Nonprofit communications consultant Wendy van Eyck says cause marketing mirrors traditional marketing principles: “Both require creating an emotional connection and motivating people to act.” 

The biggest challenge for many social sector entities attempting this is resource constraints. “Beyond that, many non-profits struggle with framing their work in a way that gets people to care. Impact isn’t always easy to show, especially when the work is long-term or systemic,” she says. “A bigger issue is that people don’t trust charities. There are so many stories of money being stolen or misspent that cause marketers face two challenges: building a brand and building trust. Fortunately, those two things reinforce each other. If you have a strong, consistent brand, it reassures funders and supporters that you’re credible, transparent, and worth investing in. If your messaging is inconsistent, vague, or only reactive when something goes wrong, it weakens trust.”

She advises nonprofits to challenge common myths:

  • Good causes won’t market themselves: Intentional storytelling is essential for visibility and support
  • Online fundraising alone doesn’t guarantee success: Outreach, relationship-building, and consistent communication are crucial
  • Marketing isn’t just for big nonprofits: Even small organisations can achieve strong visibility through consistent messaging

“Non-profit marketing isn’t about big budgets,” she says. “It’s about making people feel they matter to the cause.
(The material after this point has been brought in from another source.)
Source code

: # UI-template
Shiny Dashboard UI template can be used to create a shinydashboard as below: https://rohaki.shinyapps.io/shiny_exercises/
People don’t just support organisations. They support stories they believe in and people they trust.”

10 top marketing tips

Van Eyck’s practical advice to nonprofits and social entrepreneurs is:

  1. Define what makes you different (unique value proposition). Why should people choose to support your organisation, not someone else’s?
  2. Understand your target audience to tailor your message effectively. Don’t assume staff perspectives reflect the audience’s view.
  3. Prioritise doing fewer things well, rather than spreading resources too thinly.
  4. Invest in brand guidelines for visual and message consistency. If money’s tight, leverage affordable tools, such as Canva, Mailchimp, and WhatsApp Business.
  5. Make supporters feel like partners in the impact story. Focus on impact over need in appeals. Treat donors or funders as partners, not just financial contributors. Personalised appreciation goes a long way to strengthen connections.
  6. Prioritise authentic, human stories over polished campaigns or overwhelming statistics.
  7. Consistency is critical; sporadic communication weakens trust, whereas repetition builds recognition.
  8. Don’t try to appeal to everyone; targeted messaging is more effective.
  9. Build your owned channels (such as mailing lists) rather than over-relying on social media.
  10. Communicate regularly and intentionally, not just when making an ask. Even a small, regular effort (like a weekly WhatsApp update) can build recognition, trust, and long-term support.